● **Your task**
What you return must be an exact copy of the lines in the listing below between the line holding "빠른 속도로 처리하므로" and the line holding "-편집기가 중요함. 입력-계산의 관건이 되므로 저장과 출력은 그 다음이므로.", inclusive, and nothing more.
*** Block opens ***
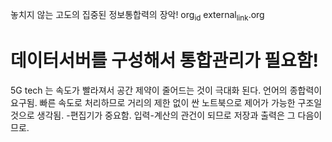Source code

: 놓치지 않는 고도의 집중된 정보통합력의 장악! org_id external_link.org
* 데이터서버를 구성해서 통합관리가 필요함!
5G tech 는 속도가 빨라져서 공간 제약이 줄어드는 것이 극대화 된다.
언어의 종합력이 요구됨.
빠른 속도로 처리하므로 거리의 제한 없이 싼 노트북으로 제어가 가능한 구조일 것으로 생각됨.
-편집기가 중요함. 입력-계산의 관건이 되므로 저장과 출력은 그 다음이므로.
*** Block closes ***
*** Block opens ***
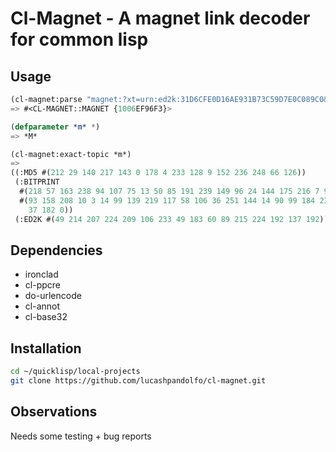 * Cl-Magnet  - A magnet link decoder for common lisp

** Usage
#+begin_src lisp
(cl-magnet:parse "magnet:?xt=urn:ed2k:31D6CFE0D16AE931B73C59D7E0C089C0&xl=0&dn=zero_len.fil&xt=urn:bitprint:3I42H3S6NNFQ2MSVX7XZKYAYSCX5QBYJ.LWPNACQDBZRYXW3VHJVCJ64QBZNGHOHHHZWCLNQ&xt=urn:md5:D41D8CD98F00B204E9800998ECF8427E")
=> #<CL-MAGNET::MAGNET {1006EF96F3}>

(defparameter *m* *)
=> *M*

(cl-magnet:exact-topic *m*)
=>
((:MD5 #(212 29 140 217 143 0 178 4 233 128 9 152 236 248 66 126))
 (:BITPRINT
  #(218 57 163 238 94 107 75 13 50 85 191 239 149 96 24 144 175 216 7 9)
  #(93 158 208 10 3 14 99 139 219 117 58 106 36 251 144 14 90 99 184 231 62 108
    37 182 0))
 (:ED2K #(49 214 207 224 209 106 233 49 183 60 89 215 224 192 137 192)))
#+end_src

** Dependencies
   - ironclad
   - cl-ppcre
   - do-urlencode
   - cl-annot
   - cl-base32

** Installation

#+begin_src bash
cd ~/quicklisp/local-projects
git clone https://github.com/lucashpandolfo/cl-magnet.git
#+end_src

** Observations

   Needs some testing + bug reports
*** Block closes ***
● **Task response**
빠른 속도로 처리하므로 거리의 제한 없이 싼 노트북으로 제어가 가능한 구조일 것으로 생각됨.
-편집기가 중요함. 입력-계산의 관건이 되므로 저장과 출력은 그 다음이므로.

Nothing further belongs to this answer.